El primer cuestionamiento que se despierta en nosotros cuando nos adentramos en este nuevo libro de Alejandra Méndez Bujonok consiste en preguntarnos cuál es la función del poema sino hacernos ver aquello evidente que nuestra propia condición nos ciega. A lo largo de treinta y siete poemas más un glosario (Cuchuario), el texto nos introduce en una tierra contigua pero desconocida, ese mundo marginal incluso para lo que el imaginario colectivo entiende por marginal. No asistimos entonces a una evocación de íconos de la pobreza señera o presente: somos parte de una sensibilidad cultural obliterada.
Los personajes que nos hablan no provienen de ningún lugar distinguible a simple vista. Sus tonos, sus maneras, sus sentidos irrumpen en un registro lírico de forma inesperada. Lo remoto se patentiza en el verso conocido y lo enturbia al punto de lograr un nuevo brillo: «¿Quién no ha muerto una mañana / de puro hastío? / Yo veo el pájaro de mal agüero / más seguido de lo que quisiera. / Yo tengo un pájaro en el corazón, / no puedo dejar de mirar, / tengo un corazón en el pájaro, / y no comprenden de raíz / aquellos que se burlan / de nuestras historias, / aquellos que se florean, / en pos del arte, en pos del metal. / Pacharacos que llenos de nada / van con sus plumones inútiles, / ríen a carcajadas abriendo / la boca y tirándose hacia atrás. / No ha de haber tristes más largos / que los ruidosos, ¿viste vos? / No iluminan, Cuchúa, encandilan / para enceguecer».
Por otro lado, la naturaleza de la charla se distancia de la del diálogo. Quien conversa no busca un avance en el plano de la verdad, su pretensión es mucho más discreta y certera: incorporarse al tiempo que lo atraviesa, cursarlo, habitarlo.
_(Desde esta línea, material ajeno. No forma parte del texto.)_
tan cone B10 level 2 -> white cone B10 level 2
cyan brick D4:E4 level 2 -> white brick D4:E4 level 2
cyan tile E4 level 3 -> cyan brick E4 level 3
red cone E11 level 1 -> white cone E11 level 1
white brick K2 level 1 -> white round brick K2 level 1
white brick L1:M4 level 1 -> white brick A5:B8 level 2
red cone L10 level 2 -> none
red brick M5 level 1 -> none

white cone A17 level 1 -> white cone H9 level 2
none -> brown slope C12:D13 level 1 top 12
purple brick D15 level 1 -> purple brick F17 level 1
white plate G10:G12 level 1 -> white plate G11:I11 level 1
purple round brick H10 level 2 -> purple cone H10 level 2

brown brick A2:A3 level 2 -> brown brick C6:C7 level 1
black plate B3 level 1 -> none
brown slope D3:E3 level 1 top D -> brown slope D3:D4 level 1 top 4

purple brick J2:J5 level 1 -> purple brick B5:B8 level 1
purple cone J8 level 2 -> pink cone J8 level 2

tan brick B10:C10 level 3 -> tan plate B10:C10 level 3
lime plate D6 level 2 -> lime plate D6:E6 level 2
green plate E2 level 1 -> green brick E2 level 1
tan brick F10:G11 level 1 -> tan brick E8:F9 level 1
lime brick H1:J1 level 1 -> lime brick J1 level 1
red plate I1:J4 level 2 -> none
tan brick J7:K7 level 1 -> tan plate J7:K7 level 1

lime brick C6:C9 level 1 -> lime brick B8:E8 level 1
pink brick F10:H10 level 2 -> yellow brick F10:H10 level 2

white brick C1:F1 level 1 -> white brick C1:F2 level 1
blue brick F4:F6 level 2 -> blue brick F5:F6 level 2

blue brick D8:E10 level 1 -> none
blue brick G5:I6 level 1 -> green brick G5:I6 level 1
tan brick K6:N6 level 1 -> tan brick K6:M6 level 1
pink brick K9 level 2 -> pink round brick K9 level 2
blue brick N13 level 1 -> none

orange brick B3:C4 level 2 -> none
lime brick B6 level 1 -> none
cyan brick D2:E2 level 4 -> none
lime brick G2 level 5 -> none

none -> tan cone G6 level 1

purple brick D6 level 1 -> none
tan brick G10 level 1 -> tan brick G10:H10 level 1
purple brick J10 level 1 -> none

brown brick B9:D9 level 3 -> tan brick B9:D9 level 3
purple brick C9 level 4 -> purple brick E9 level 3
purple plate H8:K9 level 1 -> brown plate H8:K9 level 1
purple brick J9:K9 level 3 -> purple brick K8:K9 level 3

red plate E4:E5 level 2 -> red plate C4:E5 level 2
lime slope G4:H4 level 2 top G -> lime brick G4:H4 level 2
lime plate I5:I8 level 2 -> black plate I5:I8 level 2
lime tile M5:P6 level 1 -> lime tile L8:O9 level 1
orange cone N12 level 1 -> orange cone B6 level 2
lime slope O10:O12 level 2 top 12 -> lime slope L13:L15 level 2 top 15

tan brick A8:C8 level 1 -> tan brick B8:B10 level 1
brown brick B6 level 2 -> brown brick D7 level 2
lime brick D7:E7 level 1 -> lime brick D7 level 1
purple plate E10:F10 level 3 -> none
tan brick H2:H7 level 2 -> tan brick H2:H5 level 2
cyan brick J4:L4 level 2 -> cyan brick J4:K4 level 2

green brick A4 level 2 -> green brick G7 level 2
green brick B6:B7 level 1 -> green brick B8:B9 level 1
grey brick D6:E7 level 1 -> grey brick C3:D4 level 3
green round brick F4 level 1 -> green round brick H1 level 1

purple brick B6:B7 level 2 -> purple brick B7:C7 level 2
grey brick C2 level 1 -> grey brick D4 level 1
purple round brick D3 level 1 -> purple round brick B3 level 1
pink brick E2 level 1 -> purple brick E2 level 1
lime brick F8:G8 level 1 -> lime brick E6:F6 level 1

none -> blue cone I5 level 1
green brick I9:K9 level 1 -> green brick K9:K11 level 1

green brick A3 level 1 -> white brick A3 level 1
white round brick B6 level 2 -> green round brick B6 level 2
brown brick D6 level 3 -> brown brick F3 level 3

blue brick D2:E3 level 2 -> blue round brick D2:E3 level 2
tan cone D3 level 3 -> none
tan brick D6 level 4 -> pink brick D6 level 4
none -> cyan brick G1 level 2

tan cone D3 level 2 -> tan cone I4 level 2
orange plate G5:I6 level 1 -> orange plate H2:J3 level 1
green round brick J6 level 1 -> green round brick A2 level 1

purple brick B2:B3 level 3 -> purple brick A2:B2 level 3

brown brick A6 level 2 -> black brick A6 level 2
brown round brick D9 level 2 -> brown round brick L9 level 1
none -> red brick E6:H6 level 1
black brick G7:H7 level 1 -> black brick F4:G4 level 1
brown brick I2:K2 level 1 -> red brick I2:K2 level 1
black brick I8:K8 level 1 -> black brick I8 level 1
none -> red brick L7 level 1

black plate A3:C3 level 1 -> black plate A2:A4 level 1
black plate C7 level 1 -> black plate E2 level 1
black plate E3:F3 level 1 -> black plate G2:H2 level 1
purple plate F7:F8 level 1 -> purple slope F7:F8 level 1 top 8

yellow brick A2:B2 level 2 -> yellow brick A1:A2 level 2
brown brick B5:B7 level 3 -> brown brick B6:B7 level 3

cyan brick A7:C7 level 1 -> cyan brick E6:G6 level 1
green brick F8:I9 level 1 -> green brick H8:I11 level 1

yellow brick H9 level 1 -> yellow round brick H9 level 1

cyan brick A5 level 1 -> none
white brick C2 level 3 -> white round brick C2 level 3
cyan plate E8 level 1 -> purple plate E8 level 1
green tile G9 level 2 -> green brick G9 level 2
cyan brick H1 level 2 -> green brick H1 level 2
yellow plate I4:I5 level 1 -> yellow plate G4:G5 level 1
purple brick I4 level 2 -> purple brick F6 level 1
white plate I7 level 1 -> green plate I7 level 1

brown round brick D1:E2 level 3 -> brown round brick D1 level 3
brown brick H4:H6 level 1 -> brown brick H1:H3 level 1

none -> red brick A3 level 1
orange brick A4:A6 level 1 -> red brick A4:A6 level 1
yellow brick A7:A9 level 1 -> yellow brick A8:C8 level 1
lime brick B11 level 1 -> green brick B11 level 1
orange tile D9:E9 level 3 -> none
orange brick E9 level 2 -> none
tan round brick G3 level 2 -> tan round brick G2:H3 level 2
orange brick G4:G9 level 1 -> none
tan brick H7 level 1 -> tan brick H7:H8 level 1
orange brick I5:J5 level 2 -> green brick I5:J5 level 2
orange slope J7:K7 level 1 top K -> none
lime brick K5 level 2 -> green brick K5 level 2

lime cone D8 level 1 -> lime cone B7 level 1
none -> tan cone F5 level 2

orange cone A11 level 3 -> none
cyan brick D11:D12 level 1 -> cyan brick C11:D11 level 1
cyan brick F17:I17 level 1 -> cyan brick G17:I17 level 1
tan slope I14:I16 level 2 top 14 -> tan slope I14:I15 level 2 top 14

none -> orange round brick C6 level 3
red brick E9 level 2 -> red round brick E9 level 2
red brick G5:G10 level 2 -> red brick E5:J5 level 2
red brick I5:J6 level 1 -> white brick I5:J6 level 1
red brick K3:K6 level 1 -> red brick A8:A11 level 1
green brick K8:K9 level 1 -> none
Sin estrategias discursivas el poema busca aquello que lo define y deja que la lengua sea ocupada por una voz: «Los otros días el cielo se ponía negro / y ella escribía sus cartas. / Miraba cada tanto a las rosas, / morirán pronto, decía, / y seguía escribiendo en su interior profundo / donde hay una luz como una fuente / que a veces veo // y creo beber».
De este modo, la intuición de la autora reconoce que la fuerza centrípeta de la lengua impuesta sobre esta tierra impide la torsión de la mirada y, en consecuencia, todo un costado del mundo cierto es percibido con enrarecimiento autóctono cuando lo lógico sería lo contrario: «Y desde el aire pude ver / el lucerío de las favelas, / era tan cierto que parecía cuento. / Tal como lo dijiste: / el mundo es una redondez / con puntitos lumínicos, / algo así como el Isondú / pero en gigante».
La mayor valentía de este libro, por lo tanto, reside en esa posibilidad de dar la espalda al centro y dejar que la exterioridad ingrese a nuestro círculo con la naturalidad de quien se sabe parte de algo desde siempre y para siempre: «Los nietos corretean poráhi / con un elástico tumulto infantil. / Los tempranos en el mundo son alegres como los picaflores, / hiperbólicos con su zunzún, / sobre todo en el celo, y esa especie de U universal». Así, arribados al final de la lectura, liberándonos de la conciencia cotidiana y sesgada que nos preside, podemos cantar y decir que»el que estuvo preso sabe que la cárcel / existe primero en nosotros» porque «las paredes pueden ser fronteras / o mares o costas».